Tally how many lines in the material include the word "oder", then give that figure by itself.

**********

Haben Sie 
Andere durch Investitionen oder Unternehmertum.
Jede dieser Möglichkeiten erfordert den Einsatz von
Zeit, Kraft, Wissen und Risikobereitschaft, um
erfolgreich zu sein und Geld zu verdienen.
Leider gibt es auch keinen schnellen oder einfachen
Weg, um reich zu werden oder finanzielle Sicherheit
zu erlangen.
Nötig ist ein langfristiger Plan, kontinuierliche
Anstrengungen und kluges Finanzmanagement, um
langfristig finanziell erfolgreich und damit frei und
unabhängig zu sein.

**********

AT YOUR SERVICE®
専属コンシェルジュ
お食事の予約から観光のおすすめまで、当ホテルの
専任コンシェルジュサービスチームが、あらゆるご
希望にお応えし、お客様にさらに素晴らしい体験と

**********

• SOLUTION FOR THIS PROBLEM
3